◆ DOCUMENT EXTRACT ◆
____
Sunday, 17 August 2008

Clodius of the People: The Patrician Leader of the Plebs




Publius Clodius Pulcher, born 92BC, was the youngest of six children, son of Appius Claudius Pulcher, brother of the notoriously unprincipled Appius Claudius Pulcher and member of Rome's most influential and powerful patrician (aristocratic) family, the Claudii, renowned for their arrogance and outrageous behavior.  He is chiefly remembered for trespassing during the Bona Dea festival, disguised as a woman (a women's only event) in Julius Caesar's house (allegedly to have a fling with Pompeia, Caesar's wife at the time) and vilified by most historians who characterize him as a mobster, demagogue and violent opportunist.  To add insult to injury, he was pursued throughout his life by rumours of of incest with his sister Clodia, a lively and intelligent woman who enjoyed courting controversy and entertaining Rome's demimonde.  

In 59BC, at the age of 32 and in the midst of a most promising political career, he chose to give up his patrician rank and join the plebs via adoption into a plebeian family.  This would mean giving up all privileges of the patrician class and become one of the "common" citizens of Rome.  His request was granted by Julius Caesar and the following year Clodius (who had changed the aristocratic spelling of his family name 'Claudius' to the plebeian spelling) was elected tribune of the plebs by an overwhelming majority.  Once in office, Clodius immediately set on implementing a number of reforms for the benefit of the people, the most well known of which are the free corn dole, the restoration of the collegia (Roman clubs:  something between a guild and the modern trade union) which both free citizens and slaves could join and whose members became heavily involved in elections and political issues at the time , (the collegia had been banned by the Senate six years previously).  Clodius also intoduced a bill making it illegal to condem a Roman citizen  to death without a trial and also attempted to introduce voting rights for poor men and slaves.  We can imagine how unpopular these measures would have been to the Roman senatorial elite who were prepared to viciously defend their status and way of life.
____
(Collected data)
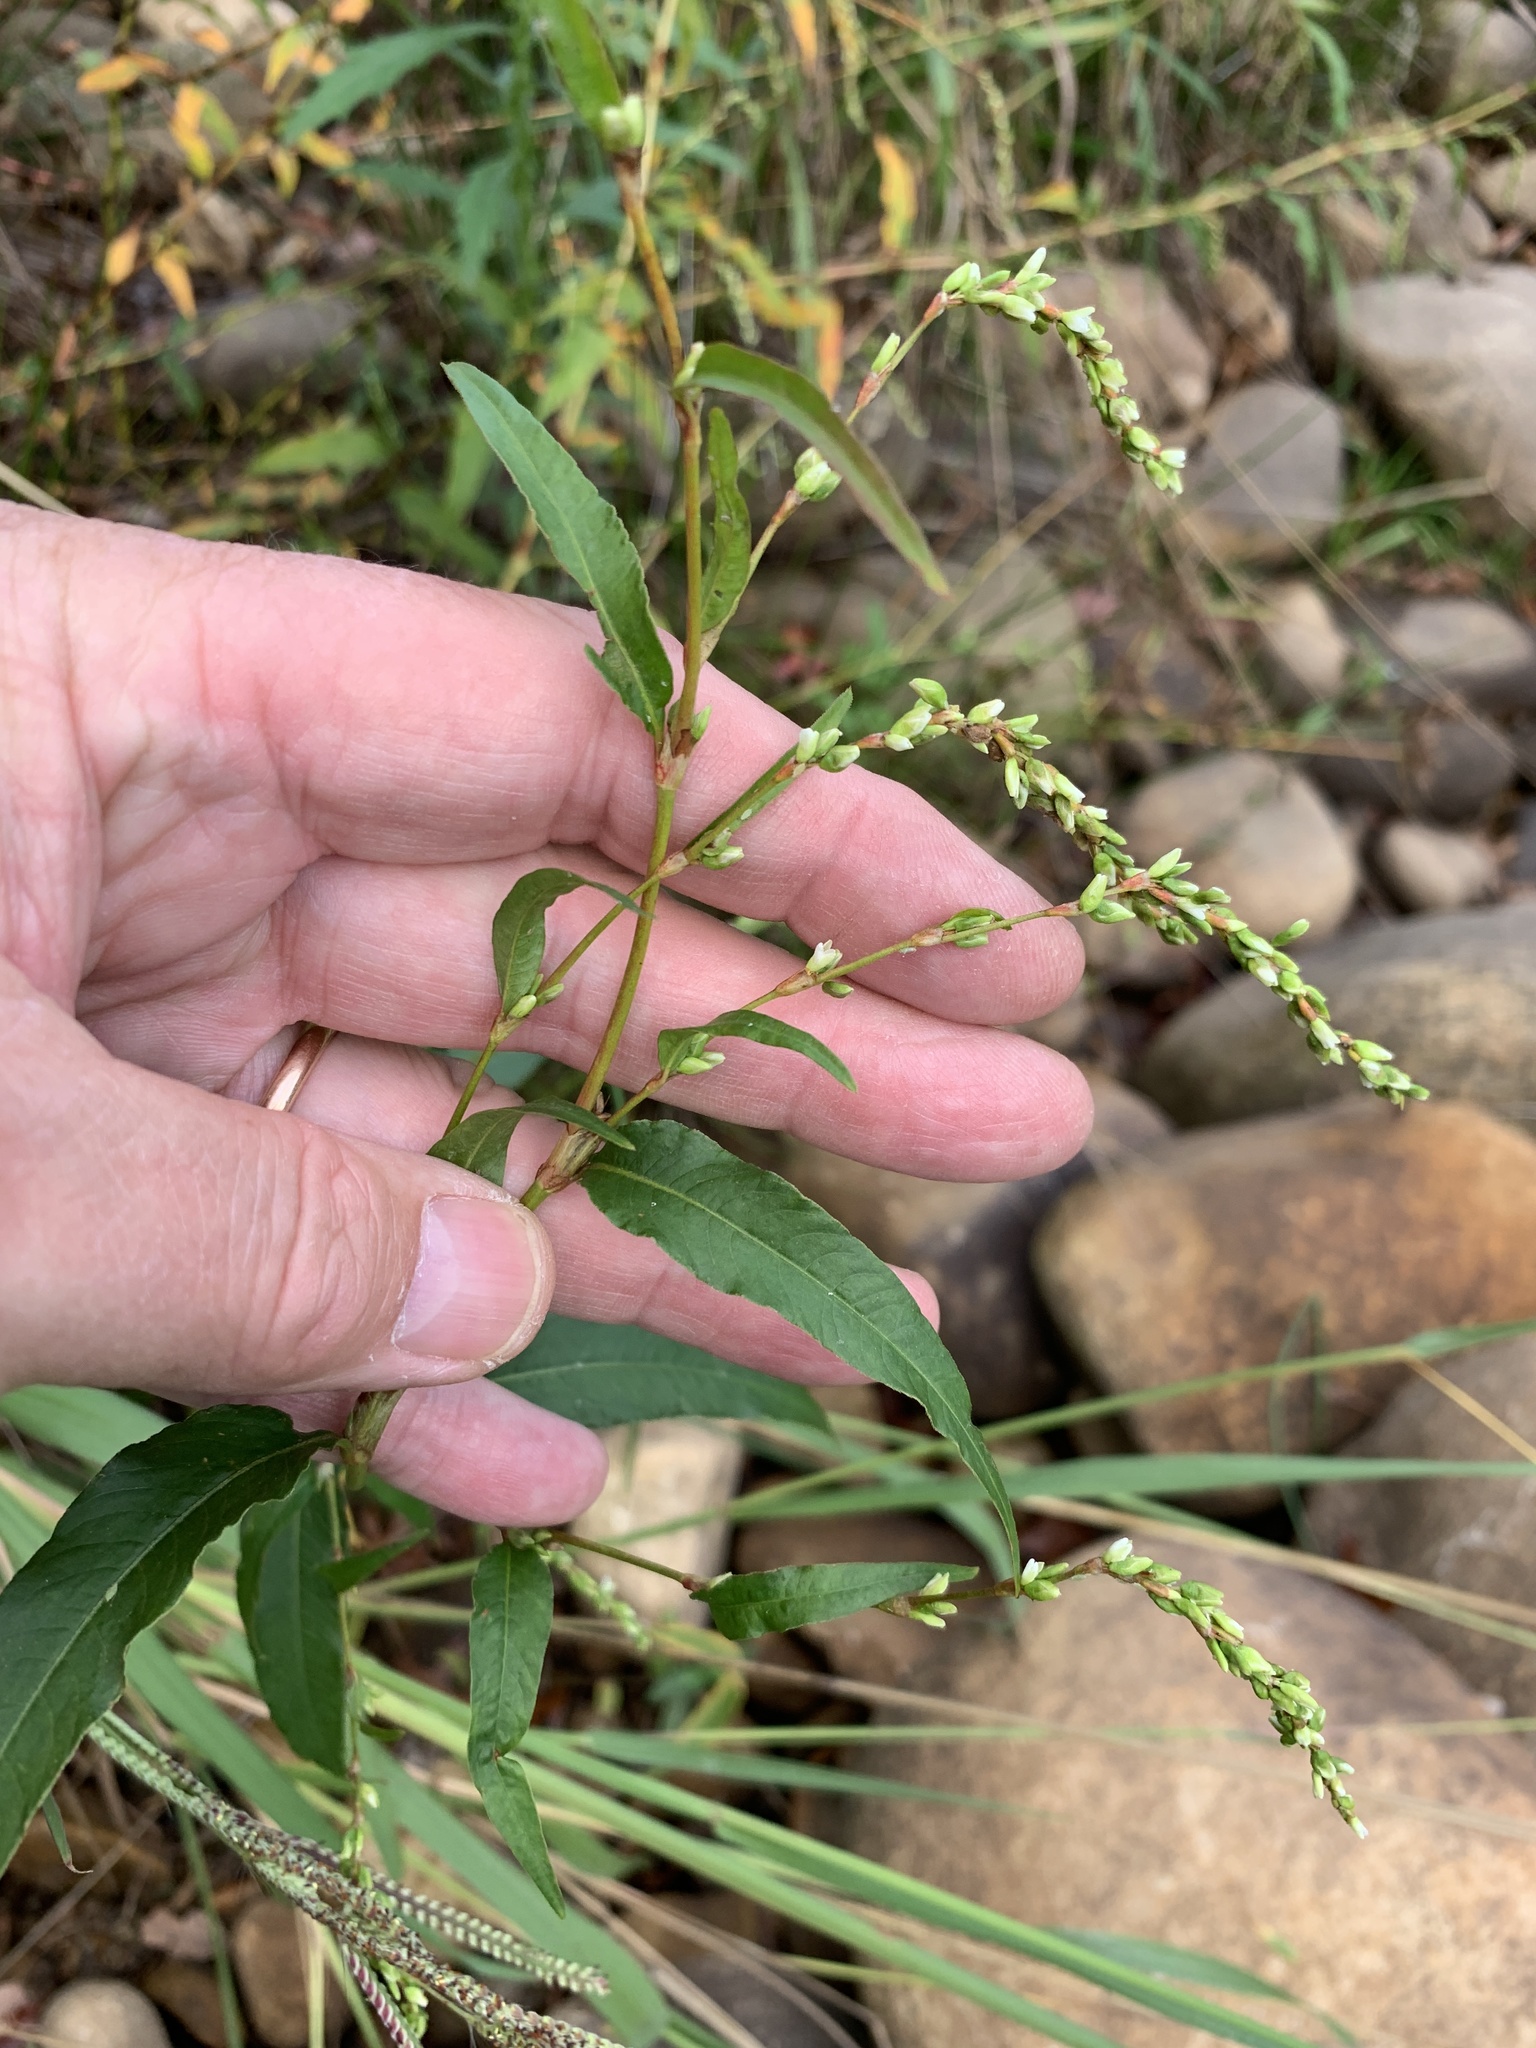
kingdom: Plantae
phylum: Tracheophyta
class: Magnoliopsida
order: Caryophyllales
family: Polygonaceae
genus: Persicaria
____
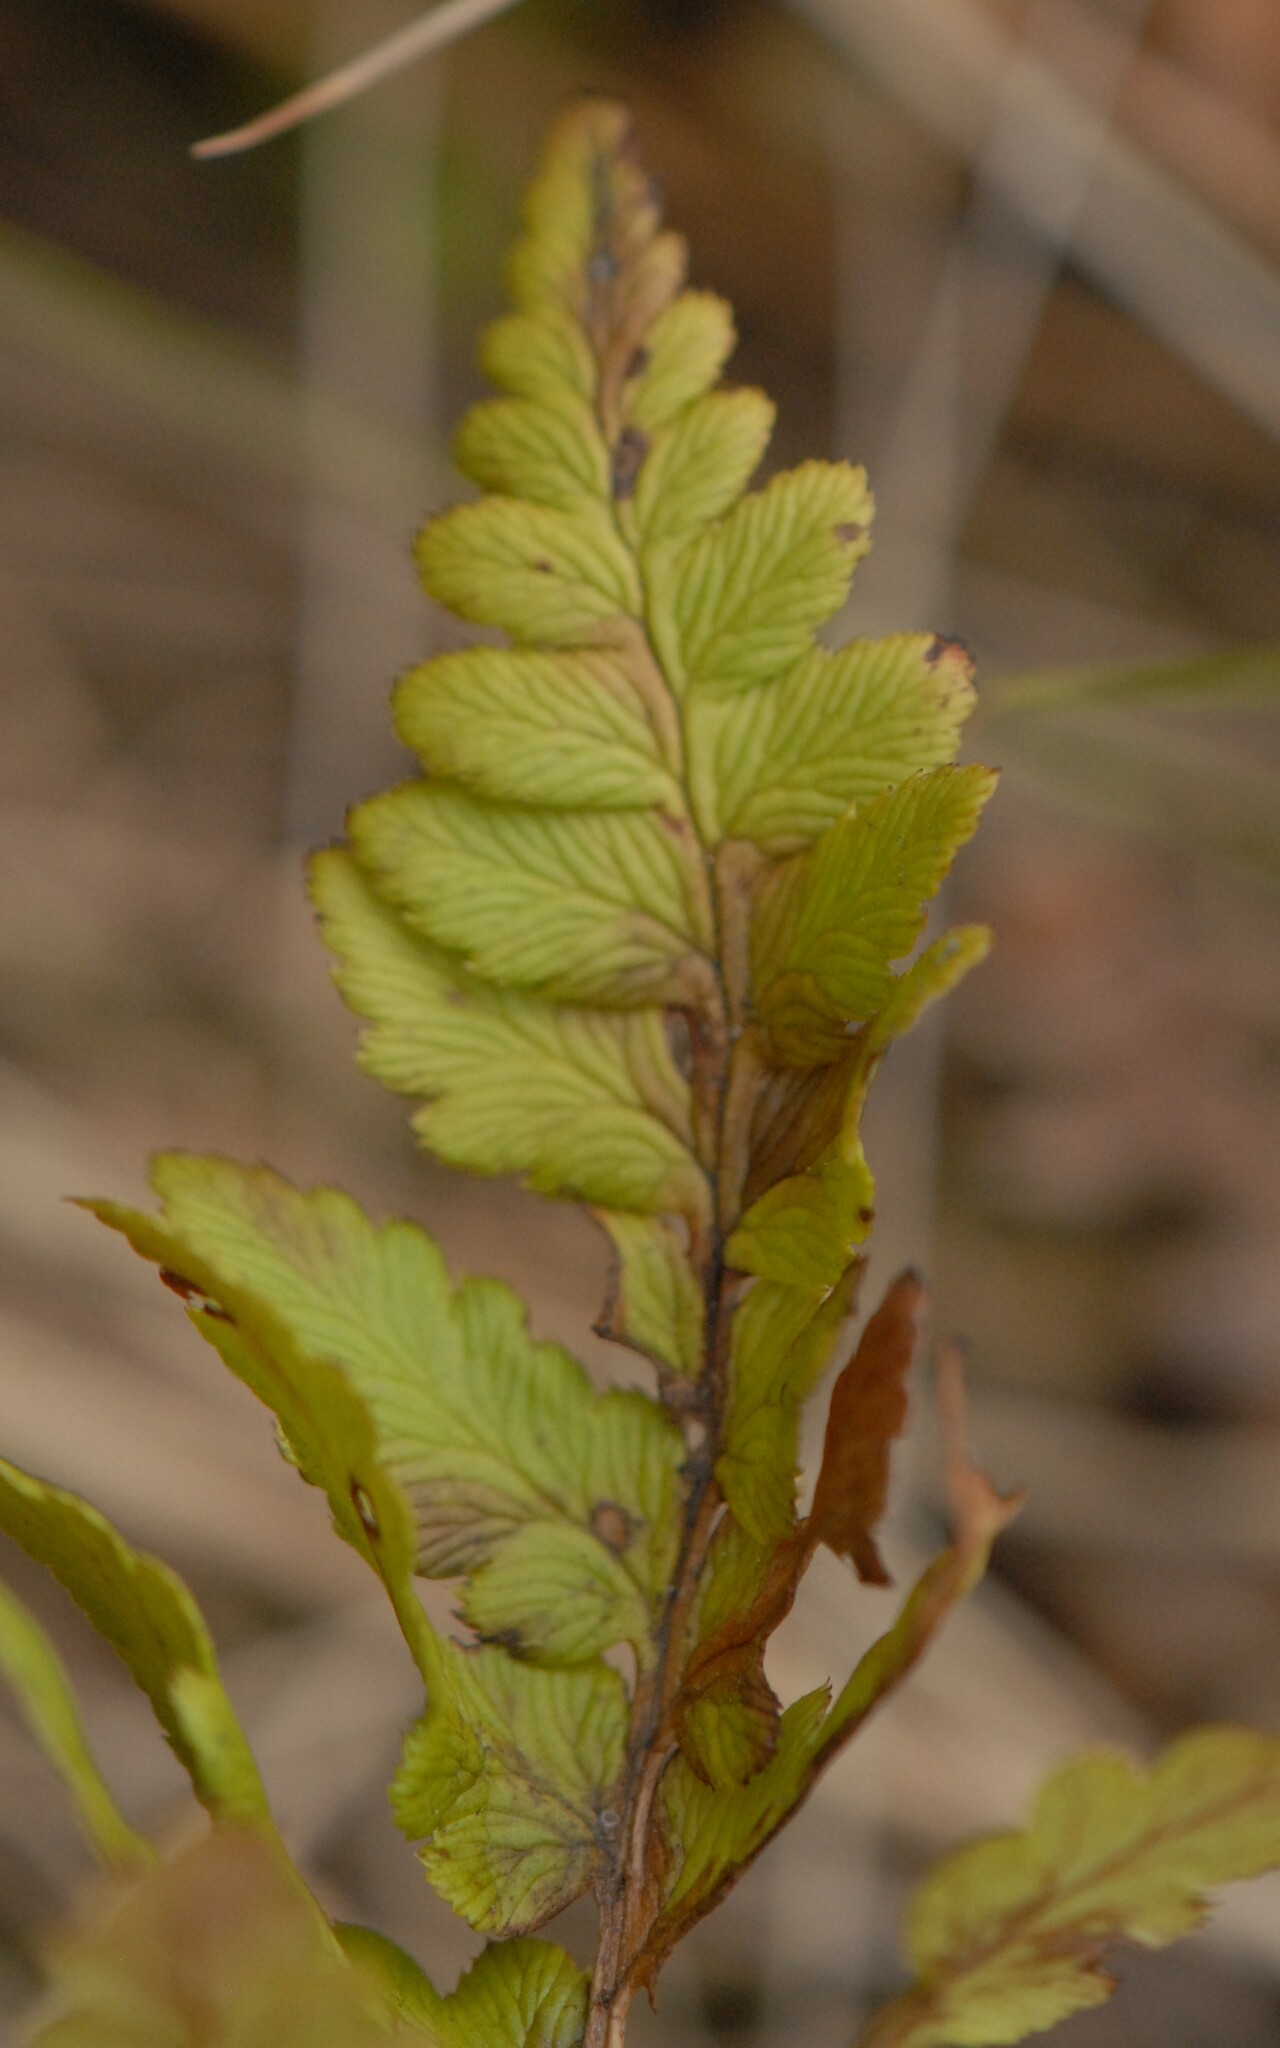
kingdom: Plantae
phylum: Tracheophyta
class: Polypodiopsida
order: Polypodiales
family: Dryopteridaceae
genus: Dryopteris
____
◆ TASKS ◆
(a) Can you print the Clodius post from "Clodius of the" up to and including "entertaining Rome's demimonde."?
(b) Answer these questions from the Clodius post:
(i) In what year was Clodius born?
(ii) Who granted his request to join the plebs?
(iii) How many years earlier had the Senate banned the collegia?

◆ FINAL ANSWERS ◆
(a)
Clodius of the People: The Patrician Leader of the Plebs




Publius Clodius Pulcher, born 92BC, was the youngest of six children, son of Appius Claudius Pulcher, brother of the notoriously unprincipled Appius Claudius Pulcher and member of Rome's most influential and powerful patrician (aristocratic) family, the Claudii, renowned for their arrogance and outrageous behavior.  He is chiefly remembered for trespassing during the Bona Dea festival, disguised as a woman (a women's only event) in Julius Caesar's house (allegedly to have a fling with Pompeia, Caesar's wife at the time) and vilified by most historians who characterize him as a mobster, demagogue and violent opportunist.  To add insult to injury, he was pursued throughout his life by rumours of of incest with his sister Clodia, a lively and intelligent woman who enjoyed courting controversy and entertaining Rome's demimonde.

(b)
(i) 92BC
(ii) Julius Caesar
(iii) Six years